“Balade astrale” est le troisième volet du tryptique sorti en 2024 par MC Solaar. Il revient avec Charline Vanhoenacker sur son parcours, sur cet album et créent même ensemble les premières phrases du prochain…
MC Solaar est reconnu et réputé pour son écriture, depuis Bouge de là à ce triple album sorti 7 ans après le précédent, le rappeur se différencie par son style d’écriture et par son calme ou sa sagesse.
Un jour qu’il était en Belgique, Solaar tombe sur un ouvrage de Robert Dehoux “Le zizi sous clôture inaugure la culture”, paru aux éditions Libre. On y lit par exemple que “les veaux se vendent au poids, les hommes se vendent aux mois”, il y découvre aussi que la première forme d’entrave sur l’homme est cette couche qu’on lui met lorsqu’il naît. Le livre lui a inspiré le titre Révolution industrielle dans ce Balade Astrale, dernier opus du triptyque, un voyage dans l’histoire de l’économie mondiale. L’écriture chez Solaar est depuis toujours largement inspirée par ses lectures : enfant, il fréquente la bibliothèque municipale à Villeneuve-Saint-Georges où il grandit, puis la BPI du Centre Pompidou à l’adolescence, où “je prenais un livre au hasard pour voyager dans un univers neuf”.
Bouge de là, écrit pour une invitation à venir à la radio
Son premier tube, “Bouge de là” était d’abord une chronique radio. “Cela a été facile à écrire car je venais à l’école de lire le roman picaresque où les gens bougent , qui vint de là à là.” Un titre écrit la veille, assez simple, en cycles de 4, suite à un coup de fil de Dee Nasty l’invitant à passer à la radio. Serait-il devenu rappeur sans ce coup de fil ? “Heureusement qu’on a été appelé !“
Un jour qu’il était dans le métro, il tombe sur un groupe de personnes en train de perdre leur emploi chez Usinor Sacilor.

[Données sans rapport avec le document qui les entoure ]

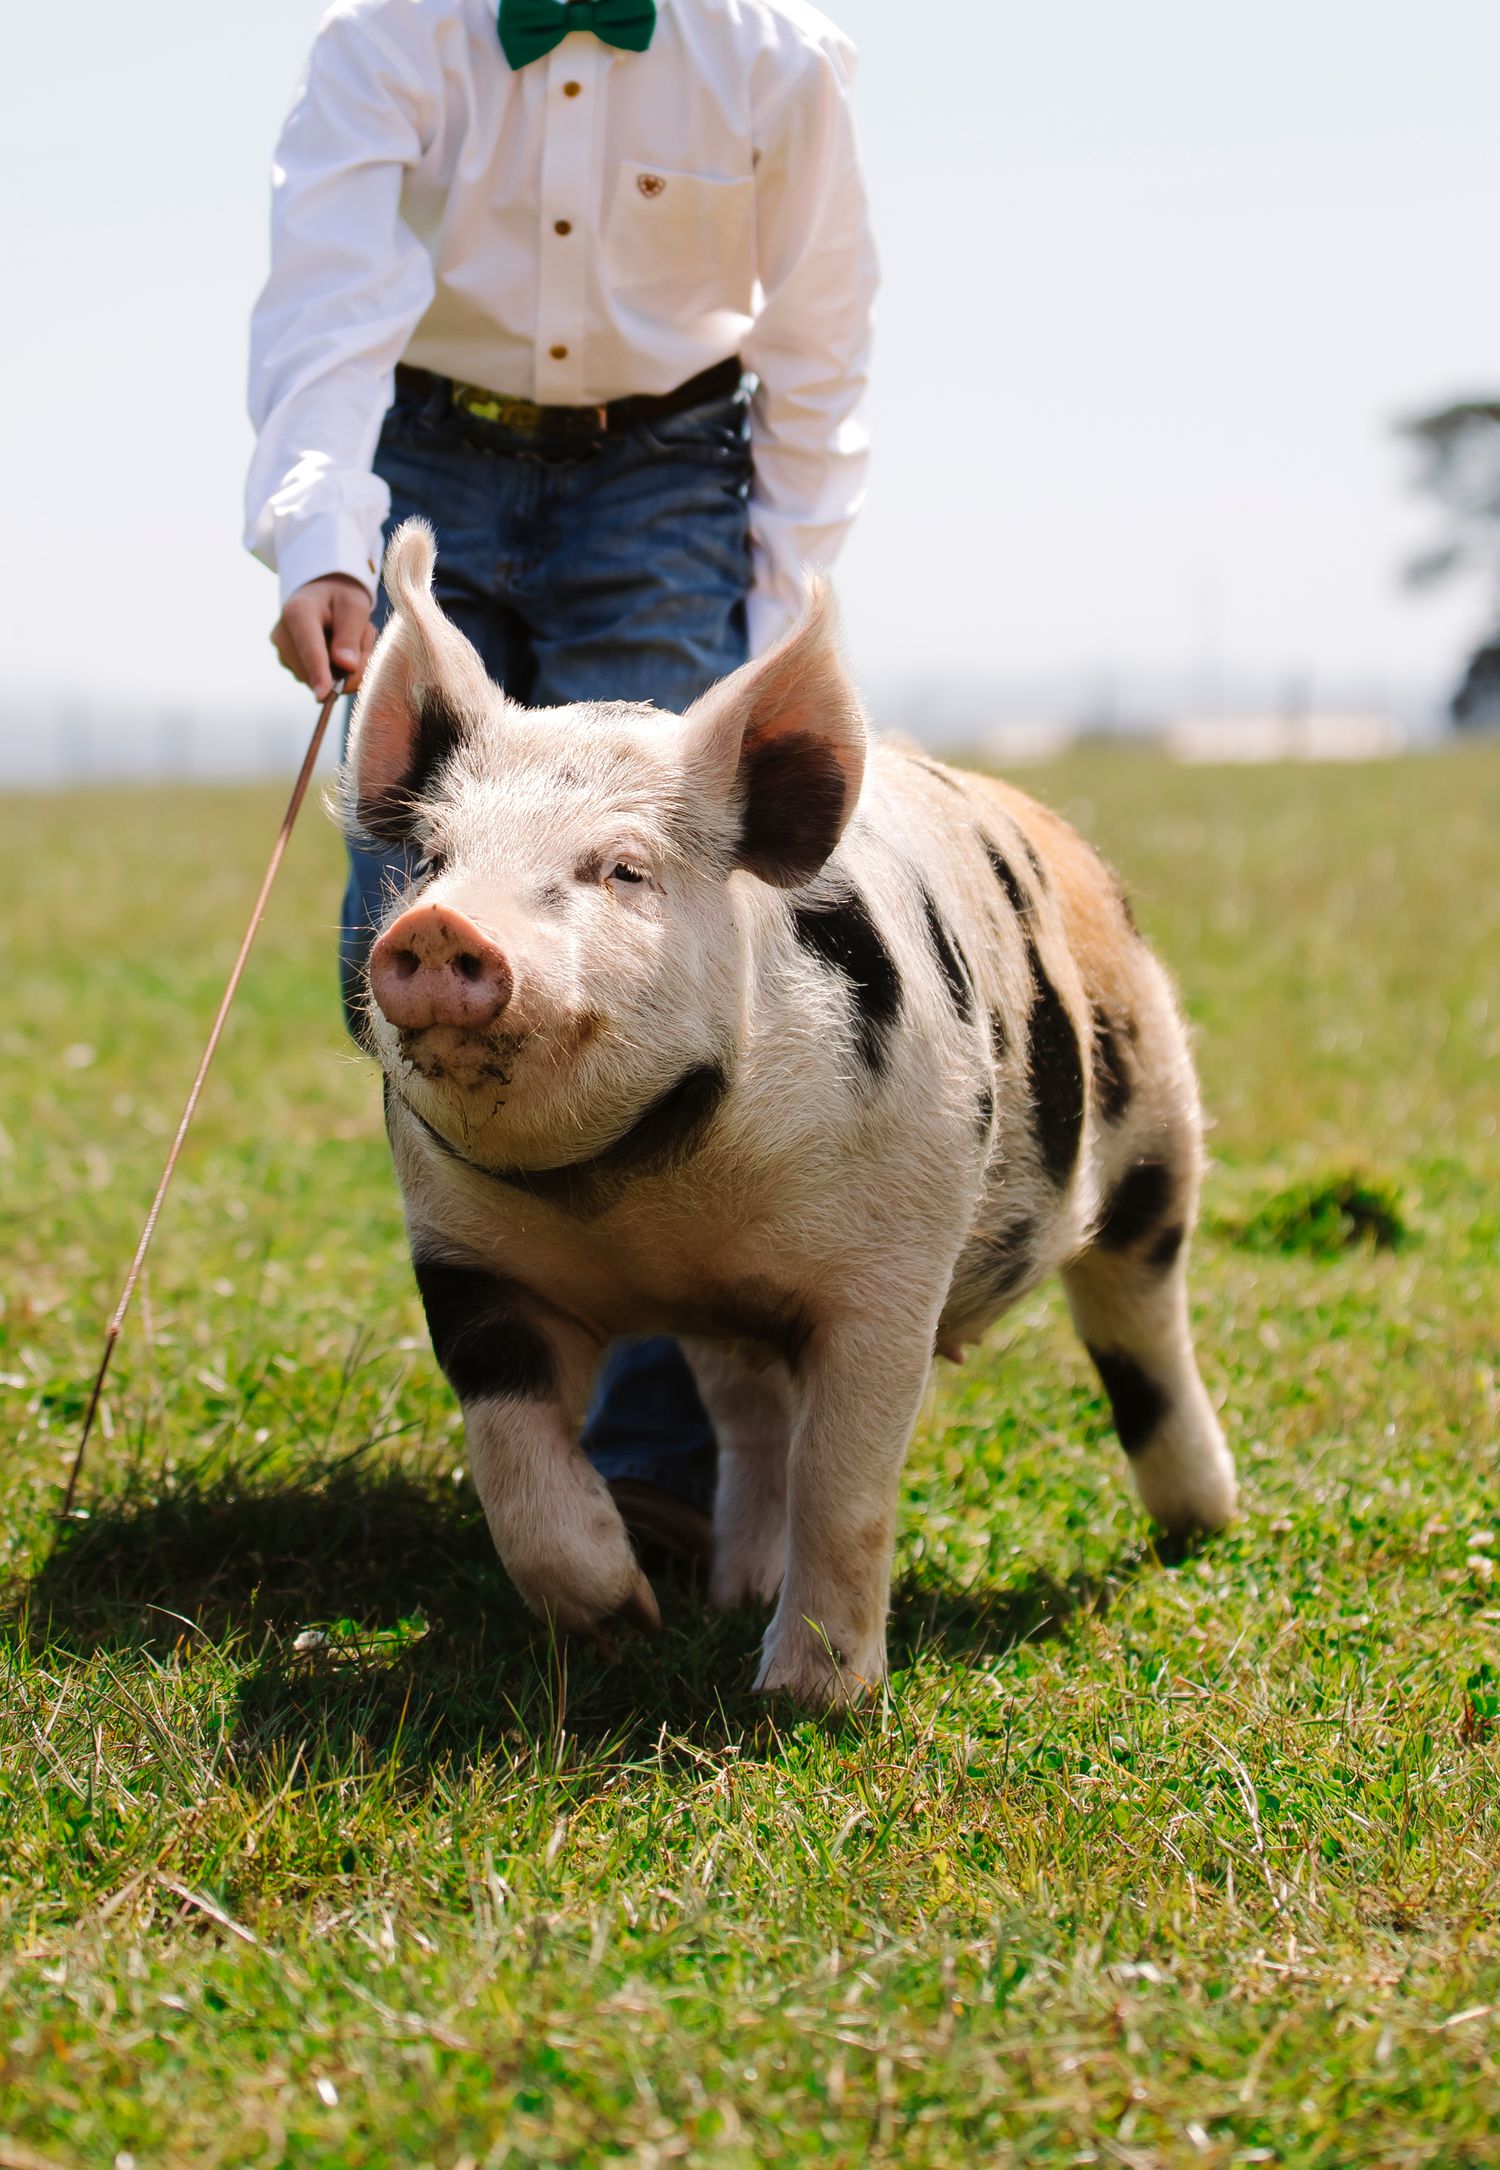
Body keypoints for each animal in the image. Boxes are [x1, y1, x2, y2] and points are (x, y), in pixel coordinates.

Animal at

Ils lui ont inspiré les mots “On tape sur du métal pour que la vie soit belle”. Le morceau a été fait par ses compères de Black Rose Corporation qui l’ont obligé à poursuivre après les 4 premières phrases et le gardent au studio. “Ça aurait pu faire deux minutes et puis finalement ça en fait beaucoup plus parce que ça raconte une histoire du siècle. C’est mélangé aussi avec un droit à la paresse, en fait, j’ai convoqué tout ce que j’avais puisque j’étais enfermé au studio.” Un droit à la paresse qu’il revendique aussi.
Rappeur à soixante piges ?
Claude MC a passé la cinquantaine et s’avance tranquillement vers la soixantaine, l’âge de sagesse des rappeurs ? “Dès que ‘j’ai eu 18 ans, j’étais déjà très sage, j’avais une façon d’écrire qui était posée, j’essayais de ne pas faire de compétition ou d’agression, j’étais assez respectueux des différentes personnes et strates de la société. J’ai l’impression que j’étais déjà sage ou mature.” En y repensant, il avoue avoir écouté les messages de ses profs : ouverture d’esprit, singularité, poésie.
Et le rap dans tout ça ? Pour Solaar, malgré toutes les tentatives de faire de cette musique un art qui ne parle pas de la vie quotidienne, le rap a gagné la bataille culturelle. Il explique que la rance a eu la chance d’avoir des piliers qui n’étaient pas des stéréotypes, comme I AM ou lui-même, ce qui fait que les générations arrivées depuis, même s’il y a un peu cette habitude de misogynie ou d’ego trip, “ils ont quand même des choses qui ont l’air sérieuses, qui servent à leurs générations“.